Especially when the other teams and drivers have doubled down on praising Roger for buying and for his stewardship of track and series, despite the apparent conflict of interest that could offer up.

Andretti achieves the same number as Ganassi. It has added Extreme E for 2021, alongside its previous Road to Indy, Formula E (with BMW) and Supercars teams. That’s the most series of these three teams, but only Extreme E is new in 2021 and it’s hunkered down to four full-time cars in IndyCar so that works in its favour.

The winner

Josef Newgarden Penske Indycar 2

Penske 24/25

Probably not a surprise for anyone who follows IndyCar racing that this team comes out on top. But even setting aside its illustrious history the team has delivered on a consistent level its rivals have not been able to match in recent years. There’s no reason that’s set to end. In fact Penske is the scariest proposition its been in a while with four full-time entries on the attack after a rare year of winning neither the championship nor the 500 last season.

Best of the rest

Alex Palou Ganassi Indycar Testing

Ganassi 19/25

Ganassi has scored so much success and to be second on this list is no loss. All three of the entries are magnificent teams and ones that deserve respect.

Ganassi’s probably lost out significantly to Penske in that it appears to struggle to perform at the highest level across multiple entries.
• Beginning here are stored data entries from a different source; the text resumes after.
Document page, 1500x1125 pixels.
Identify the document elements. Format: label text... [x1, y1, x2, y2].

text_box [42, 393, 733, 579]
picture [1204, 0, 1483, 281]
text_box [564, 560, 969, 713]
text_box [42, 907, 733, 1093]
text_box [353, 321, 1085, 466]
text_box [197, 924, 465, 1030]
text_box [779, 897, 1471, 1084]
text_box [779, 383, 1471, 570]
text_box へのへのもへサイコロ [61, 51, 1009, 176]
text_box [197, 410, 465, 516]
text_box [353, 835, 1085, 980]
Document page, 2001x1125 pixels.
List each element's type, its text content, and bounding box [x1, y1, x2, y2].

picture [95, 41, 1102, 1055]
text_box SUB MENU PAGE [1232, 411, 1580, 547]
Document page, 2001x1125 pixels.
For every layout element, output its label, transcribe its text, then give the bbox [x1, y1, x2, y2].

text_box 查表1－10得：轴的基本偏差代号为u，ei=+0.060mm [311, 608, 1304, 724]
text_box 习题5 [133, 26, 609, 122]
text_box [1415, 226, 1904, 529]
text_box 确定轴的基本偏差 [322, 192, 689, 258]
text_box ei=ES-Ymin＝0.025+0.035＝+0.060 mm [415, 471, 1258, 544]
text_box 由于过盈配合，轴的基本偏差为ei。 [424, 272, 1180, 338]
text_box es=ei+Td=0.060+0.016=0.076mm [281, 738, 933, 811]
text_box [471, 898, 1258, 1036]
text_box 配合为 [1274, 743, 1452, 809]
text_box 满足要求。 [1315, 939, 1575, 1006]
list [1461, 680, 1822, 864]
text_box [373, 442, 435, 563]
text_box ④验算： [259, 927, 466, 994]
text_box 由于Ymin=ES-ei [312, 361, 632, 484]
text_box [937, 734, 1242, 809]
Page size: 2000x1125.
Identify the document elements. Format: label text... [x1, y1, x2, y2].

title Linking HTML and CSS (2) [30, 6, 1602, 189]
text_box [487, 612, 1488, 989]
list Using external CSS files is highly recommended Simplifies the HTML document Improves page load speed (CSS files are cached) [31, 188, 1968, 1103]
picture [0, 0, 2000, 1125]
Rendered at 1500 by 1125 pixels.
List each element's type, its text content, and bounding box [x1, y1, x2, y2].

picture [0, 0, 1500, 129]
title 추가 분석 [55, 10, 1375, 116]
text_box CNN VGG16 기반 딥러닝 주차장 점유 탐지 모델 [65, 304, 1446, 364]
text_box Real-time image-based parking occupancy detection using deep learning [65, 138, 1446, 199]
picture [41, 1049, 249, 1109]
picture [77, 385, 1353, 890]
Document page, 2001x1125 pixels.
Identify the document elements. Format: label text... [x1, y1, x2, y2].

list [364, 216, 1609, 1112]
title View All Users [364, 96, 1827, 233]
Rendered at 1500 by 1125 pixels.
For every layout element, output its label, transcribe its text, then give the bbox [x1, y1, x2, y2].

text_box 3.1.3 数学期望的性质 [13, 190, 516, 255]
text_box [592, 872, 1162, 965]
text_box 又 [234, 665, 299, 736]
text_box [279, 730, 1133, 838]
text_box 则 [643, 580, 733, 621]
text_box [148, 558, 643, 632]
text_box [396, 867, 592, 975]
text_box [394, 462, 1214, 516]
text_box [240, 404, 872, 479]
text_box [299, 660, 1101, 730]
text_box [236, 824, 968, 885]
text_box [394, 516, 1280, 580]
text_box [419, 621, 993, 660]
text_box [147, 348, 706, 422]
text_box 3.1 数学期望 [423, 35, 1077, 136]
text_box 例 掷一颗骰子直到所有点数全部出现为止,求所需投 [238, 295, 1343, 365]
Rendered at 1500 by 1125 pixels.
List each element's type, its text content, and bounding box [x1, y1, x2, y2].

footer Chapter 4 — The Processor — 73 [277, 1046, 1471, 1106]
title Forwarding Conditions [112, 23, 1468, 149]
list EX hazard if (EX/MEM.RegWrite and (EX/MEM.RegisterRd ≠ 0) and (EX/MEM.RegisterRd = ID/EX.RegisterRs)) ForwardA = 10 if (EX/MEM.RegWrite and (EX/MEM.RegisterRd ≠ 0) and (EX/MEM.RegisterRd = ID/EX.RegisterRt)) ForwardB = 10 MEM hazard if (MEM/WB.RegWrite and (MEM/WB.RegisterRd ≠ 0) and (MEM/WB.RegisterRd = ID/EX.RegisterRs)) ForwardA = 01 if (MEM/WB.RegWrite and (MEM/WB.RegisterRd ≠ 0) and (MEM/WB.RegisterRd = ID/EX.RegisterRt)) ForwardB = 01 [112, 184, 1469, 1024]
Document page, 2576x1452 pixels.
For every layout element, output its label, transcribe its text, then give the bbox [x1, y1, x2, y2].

Dixon’s car is always a factor but its other entries have often struggled.

More distractions in other series may not help that this year – along with below-par pit performance for 2/3 of its cars last year. But if any team can turn around some of these minor issues, bank on Ganassi.

A podium finish

James Hinchliffe Andretti Indycar

Andretti 18/25

This team is in a similar position to Ganassi, except it’s not managed to win a series title since 2012 and consistency over the course of the year is both vital in IndyCar and something Andretti has struggled with.

Its Indy 500 successes are a big plus in its rating as that event still means more than a championship to some, but the championship is still of utmost importance and its here Andretti can make big gains.

Small improvements in the areas covered in this feature will obviously help. With the set-ups seemingly fixed from last year’s issues, expect a really strong bounce-back year in 2021, and I expect Andretti is the most likely team to have three cars in the top 10 this year besides Penske.

All in all, such a tricky task to distinguish these three, and slight gains in any area could prove the difference in 2021.